Wednesday 4 November 2015

The road to Wigan pier

I felt reading The road to Wigan pier by George Orwell that I was simultaneously looking backwards and forwards in time. Looking backwards as Orwell describes a 1930's Britain so unlike our stereotype images of a Britain populated by Mr Chumbly-Warners, cucumber sandwiches and fair play; the idealized Britain of which the establishment dream of returning. Orwell describes 1930's Britain as divided between the the poverty stricken working class masses, living in poor housing, suffering the effects of inadequate employment and unemployment and those employed working hard for little; and the middle and upper classes who on the whole looked down on the working class and poor, seeing them (if they saw them at all) as the architects of their own situations and cause of many national or social woes. In many respects little has changed, the Daily Mail was full of hateful shite, the more fortunate looked down on the less fortunate, though for most part people looked away. There were of course still communities back them, which was a bonus and on the whole things were slowly on the move up, the working classes were getting organized, there was diversity in media and people had their eye on a better future (which would arrive after the Second World War). If you like, the antithesis of Britain now as we slide into the past. It's a frightening that Orwells depiction of poor 1930's Britain is the Britain to which the establishment will have us return.

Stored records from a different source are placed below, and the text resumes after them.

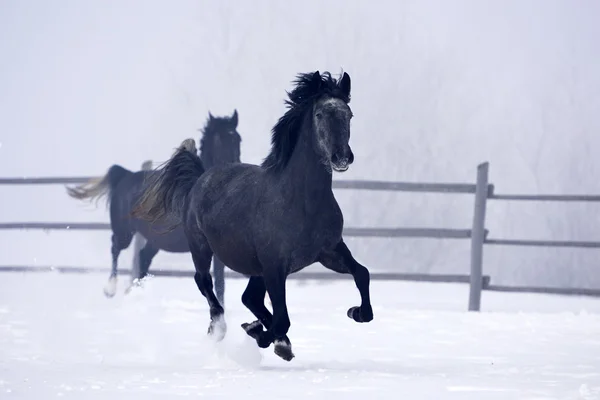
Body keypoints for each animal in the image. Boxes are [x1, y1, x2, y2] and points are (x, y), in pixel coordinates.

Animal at [66, 110, 241, 300]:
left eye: (237, 139)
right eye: (218, 138)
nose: (234, 168)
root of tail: (126, 175)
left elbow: (221, 284)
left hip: (155, 240)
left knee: (143, 258)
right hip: (125, 233)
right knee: (116, 247)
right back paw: (110, 289)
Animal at [134, 70, 372, 360]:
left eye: (349, 114)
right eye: (319, 114)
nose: (341, 157)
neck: (302, 202)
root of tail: (201, 178)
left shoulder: (329, 251)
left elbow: (362, 274)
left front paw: (356, 312)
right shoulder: (274, 266)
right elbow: (282, 319)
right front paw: (266, 337)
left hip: (255, 267)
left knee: (249, 298)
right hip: (201, 247)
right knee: (205, 282)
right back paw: (222, 328)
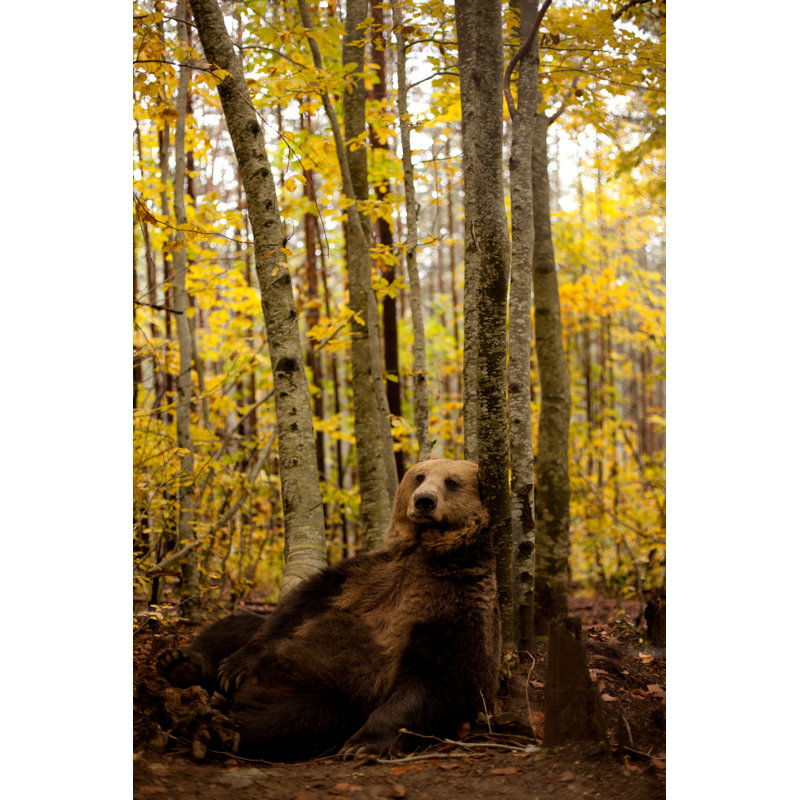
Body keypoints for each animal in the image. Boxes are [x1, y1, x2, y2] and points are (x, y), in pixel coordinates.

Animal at [157, 458, 500, 761]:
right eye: (419, 476)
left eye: (452, 481)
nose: (424, 501)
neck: (426, 554)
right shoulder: (370, 574)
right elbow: (304, 602)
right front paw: (233, 666)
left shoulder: (452, 603)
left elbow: (438, 679)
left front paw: (364, 744)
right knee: (236, 626)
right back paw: (183, 663)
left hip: (330, 697)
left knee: (294, 721)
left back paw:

It has become clear to me that the hard won social justices bought by the suffering of the First World War and the realizations of the depression (the dole, allotments gardens and corporation housing) and those of the Second World War (like the NHS and other public services; of which of course Orwell would have known nothing of) were merely a temporary concession by the ruling establishment, a reaction to the rise of socialism, of unionization and a more aware working class; now the memories have faded, union membership is dwindling and the ruling elites are stripping our public services and preparing to return their boots to the necks of the less fortunate. I challenge anyone reading The road to Wigan pier to say that they didn't feel the fear rising up in them as they turned the pages, and realization that this is where the establishments right wing ideological policies are leading us.